What I’ve read / Texte

📚 Books / Livres

In English

  • Fiction
    • Heatwaves and holidays imply romance reading: Great Big Beautiful Life by Emily Henry and Violet Thistlewaite is not a villain anymore by Emily Krempholtz are two very good ones.
    • Slightly less romancey, House of Frank by Kay Synclaire.
    • 99 Erics: a Kat Cataclysm faux novel, by Julia Serano, had me laughing out loud countless times.
  • Non-fiction
    • I started reading The cult of CrossFit: Christianity and the American exercise phenomenon by Katie Rose Hejtmanek because I was curious about CrossFit and ended up highlighting mostly things about the American approach to religion.

En français

  • Fiction
    • Les Pizzlys de Jérémie Moreau est un superbe roman graphique, qui a tendance à idéaliser les « nobles sauvages » d’Alaska mais nous sort agréablement de nos téléphones
    • Lupano et Léonard Chemineau ont fait le roman graphique La bibliomule de Cordoue, drôle et instructif
  • Non-fiction
    • Tant pis pour l’amour. Ou comment j’ai survécu à un manipulateur de Sophie Lambda m’a brisé le cœur et fasciné à la fois.

📰 Web links / Liens web

In English

  • A blog post from 2003 that’s still amazing, on Poynter by Greg Toppo. « Generations of reporters have been raised on the journalistic bromide “If your mother says she loves you, check it out” and for good reason. »
  • An introduction to the Great Stork Derby by Jordan Friedman in the Smithsonian magazine.
  • « Humility is expensive. Humility doesn’t move books, and unsold books don’t pay the rent. If you believe in what you wrote, and I very much hope you do, completing your book should fill you with joy. » by Mike Monteiro
  • « I think anxiety becomes sharper when your mind never fully gets to unpack. Mine has been living out of a suitcase for a long time now. » My friend Rishabh, who works at Meta, remembers the night before the most recent layoffs.
  • User interfaces have gotten bland, says Jordan Moore.
  • Daniel Lavery classifies the different types of fun. « Type VII Fun. Something that was not pleasurable to you in the moment, but was pleasurable to someone else after the fact, and that a third party took additional pleasure in denouncing the second party for experiencing. »
  • Tracy Durnell thinks about how we could evolve towards human-oriented blog publishing. « Human-oriented could mean using techniques to limit bot access and encourage human access, or writing in a way that is only legible to humans, or interactive posts that emphasize the human connection between writer and reader. »
  • Joan Westenberg calls it the Costco theory of the Internet: « Nobody walks into Costco believing every item is elite. They walk in trusting that the floor is higher than the open market, and they’ll pay for that trust. »

En français

  • J’adore les publications de L’arme à gauche, nouvelle newsletter sur la communication politique à gauche en vue des présidentielles 2027. Tenez, par exemple : et si le moment était venu pour la gauche de se (ré)approprier le concept de la majorité silencieuse ?
  • Ou alors, on peut parler de vivre (presque) sans smartphone sur le blog Stella Polaris.

What I’ve watched / Vidéo

🎞 Movies / Films

The 1949 movie Noblesse Oblige has very British humour and gave me a good laugh.

📺 TV Shows / Séries

Tried rewatching Crazy Ex-girlfriend, which reminded me that 1. I’m not interested in watching TV shows on my own anymore 2. the beginning of this (excellent) show was really not that good.

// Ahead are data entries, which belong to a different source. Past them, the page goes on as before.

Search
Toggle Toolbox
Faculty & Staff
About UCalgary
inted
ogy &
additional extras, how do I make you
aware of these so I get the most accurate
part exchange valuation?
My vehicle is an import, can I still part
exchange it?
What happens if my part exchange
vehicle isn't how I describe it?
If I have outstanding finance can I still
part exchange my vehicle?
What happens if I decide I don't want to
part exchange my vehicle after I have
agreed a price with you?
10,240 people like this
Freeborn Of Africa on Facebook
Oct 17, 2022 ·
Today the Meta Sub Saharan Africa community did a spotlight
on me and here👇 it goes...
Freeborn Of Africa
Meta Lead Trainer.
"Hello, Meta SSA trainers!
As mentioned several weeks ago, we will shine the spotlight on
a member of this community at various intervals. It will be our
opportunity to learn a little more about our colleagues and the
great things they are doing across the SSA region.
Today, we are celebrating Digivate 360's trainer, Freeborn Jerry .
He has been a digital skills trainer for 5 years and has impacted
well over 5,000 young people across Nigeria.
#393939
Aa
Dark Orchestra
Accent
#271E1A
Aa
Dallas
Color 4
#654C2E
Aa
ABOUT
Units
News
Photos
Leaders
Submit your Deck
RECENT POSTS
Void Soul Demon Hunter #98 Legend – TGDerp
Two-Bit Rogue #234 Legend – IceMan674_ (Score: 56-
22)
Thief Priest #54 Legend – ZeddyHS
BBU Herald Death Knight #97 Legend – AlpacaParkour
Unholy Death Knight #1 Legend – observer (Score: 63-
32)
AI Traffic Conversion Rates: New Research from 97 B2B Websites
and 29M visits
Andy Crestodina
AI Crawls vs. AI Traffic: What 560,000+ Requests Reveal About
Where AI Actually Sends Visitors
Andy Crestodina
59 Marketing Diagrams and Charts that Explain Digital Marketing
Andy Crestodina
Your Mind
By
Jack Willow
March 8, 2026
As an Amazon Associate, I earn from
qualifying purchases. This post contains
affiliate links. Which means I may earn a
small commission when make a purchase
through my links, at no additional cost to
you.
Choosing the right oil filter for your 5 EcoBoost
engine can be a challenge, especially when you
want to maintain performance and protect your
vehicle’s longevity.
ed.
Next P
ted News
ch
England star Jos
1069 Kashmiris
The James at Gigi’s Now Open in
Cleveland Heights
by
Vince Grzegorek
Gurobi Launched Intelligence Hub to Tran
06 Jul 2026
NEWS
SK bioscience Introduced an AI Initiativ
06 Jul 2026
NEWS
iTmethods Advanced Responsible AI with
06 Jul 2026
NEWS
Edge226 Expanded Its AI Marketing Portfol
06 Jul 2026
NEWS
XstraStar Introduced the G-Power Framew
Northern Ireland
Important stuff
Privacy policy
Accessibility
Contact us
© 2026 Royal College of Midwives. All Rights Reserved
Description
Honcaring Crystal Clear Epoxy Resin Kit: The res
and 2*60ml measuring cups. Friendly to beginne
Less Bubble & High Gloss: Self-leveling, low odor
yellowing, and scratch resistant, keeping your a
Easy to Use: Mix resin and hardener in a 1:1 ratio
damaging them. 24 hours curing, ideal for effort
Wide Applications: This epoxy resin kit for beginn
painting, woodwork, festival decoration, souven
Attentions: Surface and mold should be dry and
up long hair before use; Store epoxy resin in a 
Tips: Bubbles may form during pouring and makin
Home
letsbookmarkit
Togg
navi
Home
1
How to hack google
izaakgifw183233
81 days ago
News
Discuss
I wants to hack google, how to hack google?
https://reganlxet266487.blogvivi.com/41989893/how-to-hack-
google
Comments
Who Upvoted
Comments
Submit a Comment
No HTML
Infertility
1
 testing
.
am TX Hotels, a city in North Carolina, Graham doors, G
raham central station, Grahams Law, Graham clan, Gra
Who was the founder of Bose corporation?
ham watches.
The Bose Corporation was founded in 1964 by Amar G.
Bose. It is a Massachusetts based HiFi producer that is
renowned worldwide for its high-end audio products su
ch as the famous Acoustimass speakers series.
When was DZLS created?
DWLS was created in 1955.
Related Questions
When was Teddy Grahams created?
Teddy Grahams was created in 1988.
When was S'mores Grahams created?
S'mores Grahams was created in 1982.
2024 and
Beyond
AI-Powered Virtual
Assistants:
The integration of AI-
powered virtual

Started watching Margo’s got money problems with M and promptly got sidetracked by a new season of Jet Lag, so we’re making very slow progress.

What I’ve played / Jeux

Some Stardew Valley and a bit of You must build a boat, nothing remarkable.

Where I’ve been / Lieux

At the beginning of the month, I went on a semi-work trip: first, two days in Paris for a Wikimedia France board of administrators meeting, then Dublin for three more days, where I talked about bias in GenAI, especially in multilingual contexts, at a panel with two wonderful people. This was at the LocWorld conference. It was my first LocWorld and I hope it won’t be the last, as being in a room with a bunch of localization professionals means being in a room with a bunch of potential new friends!

And finally, at my friends’ place! And it was great! (Also, it required driving, which I do remarkably regularly, as in, for exactly 10 days every two years.)